Goodbye Boob Guy

I met Hunter, a well-traveled corporate attorney and former college athlete, on Match.com. Hunter and I quickly bonded over our affinity for salsa dancing and obsession with breakfast tacos. So as far as I was concerned, this was shaping up to be a match made in heaven.

Hunter and I decided it would make perfect sense to meet at his favorite upscale Mexican joint (yes, that is a thing in New York City) and nourish ourselves in the delicious culinary invention that is the taco.

When the evening approached I donned myself in my new dress, courtesy of White House Black Market, and was looking rather sensuous yet sophisticated at the same time (if I do say so myself).

Hunter was patiently waiting for me already seated at a table for two and I was relieved to see that he was equally as attractive in the flesh as in his photos.

After exchanging the ubiquitous pleasantries Hunter clearly thought it appropriate to get a little more too personal.

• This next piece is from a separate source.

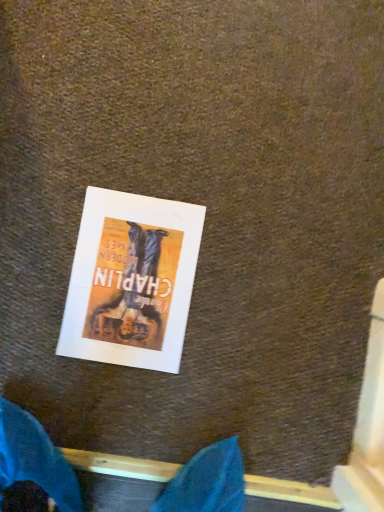
The width and height of the screenshot is (384, 512). I want to click on empty space that is ontop of matte paper poster at center (from a real-world perspective), so click(x=126, y=280).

“So I really love your physique. Couldn’t stop looking at your pictures. Very beautiful,” he said suggestively.

I sheepishly thanked him for the peculiar compliment which was followed by an awkward silence.

“So are they real? I’m sorry if thats forward but I absolutely have to know,” he asked eagerly.

Appalled, I answered, “Wow, not that it is any of your business, but yes.”

“How big are they? I’m guessing they have to be at least a D cup. Sorry, I am the epitome of a boob guy. I will drop the conversation after this.”

“Ok this is just creepy. How do you actually have the nerve to ask me these things? This is not normal. Let’s grab the check, I am meeting friends for drinks after this.”

I quickly devoured the rest of my delicious tacos on my plate and was out the door by the time he received the bill.

Hunter clearly had no shame even the following morning.